▸ The problem: Go through the data and copy each line that holds "normal".

▸ Data below:
----
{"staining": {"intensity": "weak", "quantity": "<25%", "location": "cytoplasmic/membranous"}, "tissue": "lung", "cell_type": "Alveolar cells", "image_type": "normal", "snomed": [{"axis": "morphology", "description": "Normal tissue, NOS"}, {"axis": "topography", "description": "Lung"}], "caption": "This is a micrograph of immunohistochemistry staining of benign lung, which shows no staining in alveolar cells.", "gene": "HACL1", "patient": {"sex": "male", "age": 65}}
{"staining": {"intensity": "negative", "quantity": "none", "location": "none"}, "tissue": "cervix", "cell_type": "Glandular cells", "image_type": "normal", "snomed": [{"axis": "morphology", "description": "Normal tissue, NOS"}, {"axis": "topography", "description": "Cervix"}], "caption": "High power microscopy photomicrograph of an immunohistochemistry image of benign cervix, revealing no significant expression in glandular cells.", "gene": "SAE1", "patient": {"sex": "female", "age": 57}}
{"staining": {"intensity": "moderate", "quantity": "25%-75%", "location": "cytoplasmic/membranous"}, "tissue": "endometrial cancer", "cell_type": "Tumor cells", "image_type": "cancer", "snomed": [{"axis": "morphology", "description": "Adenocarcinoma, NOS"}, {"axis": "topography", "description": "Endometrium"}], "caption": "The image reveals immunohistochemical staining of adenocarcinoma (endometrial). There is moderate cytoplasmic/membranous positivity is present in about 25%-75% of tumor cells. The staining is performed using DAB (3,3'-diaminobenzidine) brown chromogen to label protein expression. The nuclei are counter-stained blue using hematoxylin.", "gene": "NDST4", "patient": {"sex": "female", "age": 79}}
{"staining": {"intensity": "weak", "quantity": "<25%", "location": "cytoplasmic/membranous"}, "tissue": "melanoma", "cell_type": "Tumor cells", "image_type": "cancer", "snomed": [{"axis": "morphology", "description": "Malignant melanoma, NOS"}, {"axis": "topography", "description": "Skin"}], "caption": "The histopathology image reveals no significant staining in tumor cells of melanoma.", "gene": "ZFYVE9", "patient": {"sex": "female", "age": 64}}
----
▸ Written response:
{"staining": {"intensity": "weak", "quantity": "<25%", "location": "cytoplasmic/membranous"}, "tissue": "lung", "cell_type": "Alveolar cells", "image_type": "normal", "snomed": [{"axis": "morphology", "description": "Normal tissue, NOS"}, {"axis": "topography", "description": "Lung"}], "caption": "This is a micrograph of immunohistochemistry staining of benign lung, which shows no staining in alveolar cells.", "gene": "HACL1", "patient": {"sex": "male", "age": 65}}
{"staining": {"intensity": "negative", "quantity": "none", "location": "none"}, "tissue": "cervix", "cell_type": "Glandular cells", "image_type": "normal", "snomed": [{"axis": "morphology", "description": "Normal tissue, NOS"}, {"axis": "topography", "description": "Cervix"}], "caption": "High power microscopy photomicrograph of an immunohistochemistry image of benign cervix, revealing no significant expression in glandular cells.", "gene": "SAE1", "patient": {"sex": "female", "age": 57}}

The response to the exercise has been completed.